Foreign airlines can invest up to 49% under approval route in Air India. This comes against the backdrop of the government’s plans to disinvest the state-owned carrier.

“Foreign investment(s) in Air India, including that of foreign airline(s), shall not exceed 49 per cent either directly or indirectly substantial ownership and effective control of Air India shall continue to be vested in Indian National,” the government said.

Air India had a total debt of about Rs 48,877 crore at the end of March 2017, of which about Rs 17,360 crore was aircraft loan and Rs 31,517 crore was working capital debt.

The airline is expected to report a net loss of Rs 3,579 crore for 2017-18, as per budget estimates for 2017-18. It had a provisional net loss of Rs 3,643 crore in 2016-17.

Power Exchange

Overseas investment policy has also been liberalised in the case of power exchanges, an online platform where electricity is traded. Currently, the policy provides for 49% FDI under automatic route in power exchanges.

However, FII/FPI (foreign portfolio investors) purchases have been restricted to secondary market only. “It has now been decided to do away with this provision, thereby allowing FIIs (foreign institutional investors/FPIs) to invest in power exchanges through primary market as well,” the government said.


On the liberalisation in the construction development segment, the government has clarified that “real-estate broking service does not amount to real estate business” and is, therefore, eligible for 100% FDI under the automatic route.

Commenting on the development, Commerce and Industry Minister Suresh Prabhu said the decisions would help “remove roadblocks” for receiving foreign investments and would facilitate faster development of the economy.

Other Changes

Further, issue of shares against non-cash considerations like pre-incorporation expenses and import of machinery will now be permitted under the automatic route in the case of sectors that do not require government nod.

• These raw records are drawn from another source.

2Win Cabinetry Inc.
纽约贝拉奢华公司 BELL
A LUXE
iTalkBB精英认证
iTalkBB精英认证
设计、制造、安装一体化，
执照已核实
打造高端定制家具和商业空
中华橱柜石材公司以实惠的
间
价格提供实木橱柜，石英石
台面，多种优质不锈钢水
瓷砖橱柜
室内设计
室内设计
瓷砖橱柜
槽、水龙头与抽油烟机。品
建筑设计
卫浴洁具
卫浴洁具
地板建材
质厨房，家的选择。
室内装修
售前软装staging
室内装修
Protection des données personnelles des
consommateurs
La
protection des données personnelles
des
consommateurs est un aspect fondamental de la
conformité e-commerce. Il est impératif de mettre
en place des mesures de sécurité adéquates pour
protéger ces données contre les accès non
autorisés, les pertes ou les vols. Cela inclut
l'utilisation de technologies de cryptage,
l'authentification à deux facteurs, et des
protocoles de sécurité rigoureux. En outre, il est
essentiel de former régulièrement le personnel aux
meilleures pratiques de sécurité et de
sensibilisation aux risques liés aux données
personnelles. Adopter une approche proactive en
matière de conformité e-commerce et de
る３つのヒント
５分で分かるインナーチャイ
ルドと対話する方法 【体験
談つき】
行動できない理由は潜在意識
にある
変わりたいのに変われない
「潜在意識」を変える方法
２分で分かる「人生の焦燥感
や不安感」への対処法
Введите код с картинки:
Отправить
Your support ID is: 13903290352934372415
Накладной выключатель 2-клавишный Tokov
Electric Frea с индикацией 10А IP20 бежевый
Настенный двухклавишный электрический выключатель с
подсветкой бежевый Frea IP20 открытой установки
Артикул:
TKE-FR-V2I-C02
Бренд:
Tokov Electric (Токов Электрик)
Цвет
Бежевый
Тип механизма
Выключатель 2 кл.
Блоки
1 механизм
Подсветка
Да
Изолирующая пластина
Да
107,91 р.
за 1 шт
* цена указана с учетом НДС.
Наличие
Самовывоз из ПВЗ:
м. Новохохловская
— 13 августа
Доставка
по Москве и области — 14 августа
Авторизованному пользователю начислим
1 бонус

Earlier, approval was needed for pre-incorporation and expenses.

Relaxing a procedural requirement, the government has now decided that for investments in automatic route sectors, approval is required only in cases of investment from country of concern (Pakistan and Bangladesh) and such FDI applications would be processed by the DIPP for government nod.

Cases under the government approval route, also requiring security clearance with respect to countries of concern, will continue to be processed by the administrative department or ministry concerned.

Earlier, the applications were processed by the Ministry of Home Affairs.